By LORRAINE V. MURRAY, Commentary | Published April 28, 2016
My mother had a severe aversion to keeping fuzzy creatures in the house. She harbored a deep dislike for fur-covered couches, not to mention fleas, so there was little chance her daughters would be allowed a pet mammal of any kind.
There was, however, a cat named Dolores that lived next door to our turquoise home in Miami—and this friendly feline became a surrogate pet for me. She even showed up in some family photos, sitting nearby, unbeknownst to us until the film was developed.
When Dolores, much to my eternal delight, gave birth to a cluster of kittens, I rushed over to play with them as soon as they were large enough to wobble away from their doting mother.
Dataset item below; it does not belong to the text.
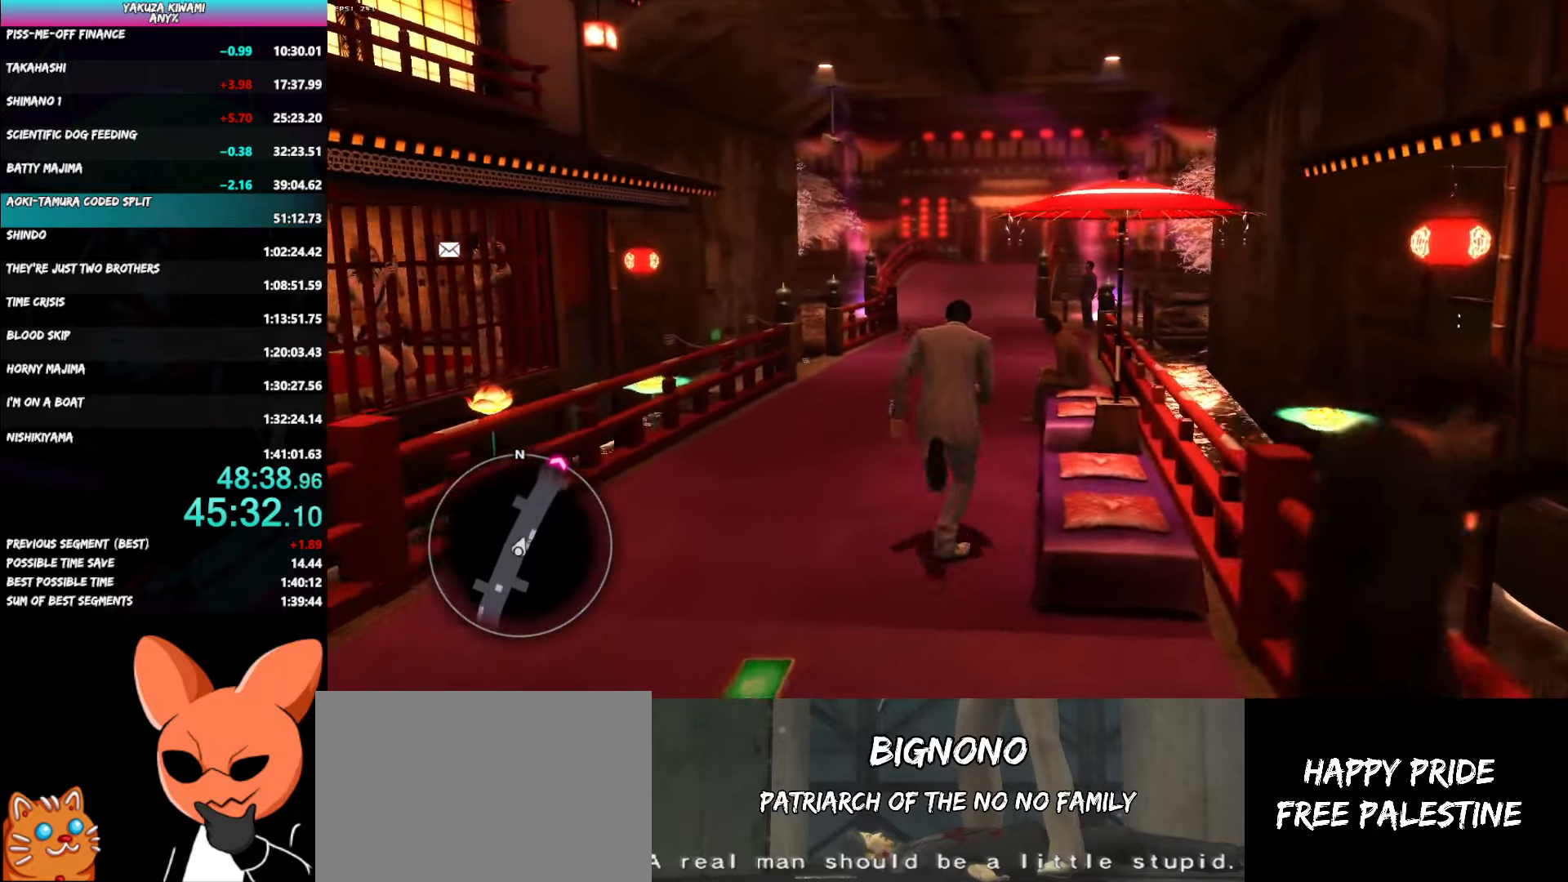
{"buttons": ["A"], "left_stick": "up", "right_stick": "right", "events": []}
During our marriage, my husband and I had a series of cats, but one day we decided to down scale to smaller creatures. We then got our first Syrian, teddy bear hamster—whom we named Ignatius after the saint from Antioch.
Caring for hamsters soon became a down-home example of Mother Teresa’s admonition to do small things with great love. You see, for a hamster, a simple green bean becomes a feast and a sunflower seed a cherished treat.
They are quiet, humble animals, and although they only live about two years, it’s a joy to make that timespan a happy one.
And like other pets, they can be a reminder of God’s love, as Father Gerald Vann writes in “Taming the Restless Heart.”
Our latest Ignatius died on Good Friday—and it was a crushing blow because my husband was the one who always went to the pet shop and selected a hamster and brought it home to me.
At first I thought I wouldn’t get another pet, but after two days with an empty cage—and no munching sounds emanating from the living room—I couldn’t stand it any more.
I headed to the pet store determined to get as young a hamster as possible, but when the clerk scooped out a fuzzy fellow that was six months old, I suddenly changed my mind.
The hamster was, you see, languishing all alone in a cage, the last one in a litter that had long since been adopted. I can’t say for sure, but it might have been his bright red eyes that discouraged folks.
The salesman placed the feisty critter into a small box, which I placed into a plastic pail on the car seat next to me, just in case the inhabitant was an escape artist.
Sure enough, about five minutes down the road, I looked into the pail and there was the hammie, who had chewed through the box and was staring at me as if to say, “Well, that was easy!”
When I was a child, Dolores brought me great joy—and now a much smaller creature has taken her place. All in all, he is a fine reminder that we find God in the small moments—and creatures—of each day.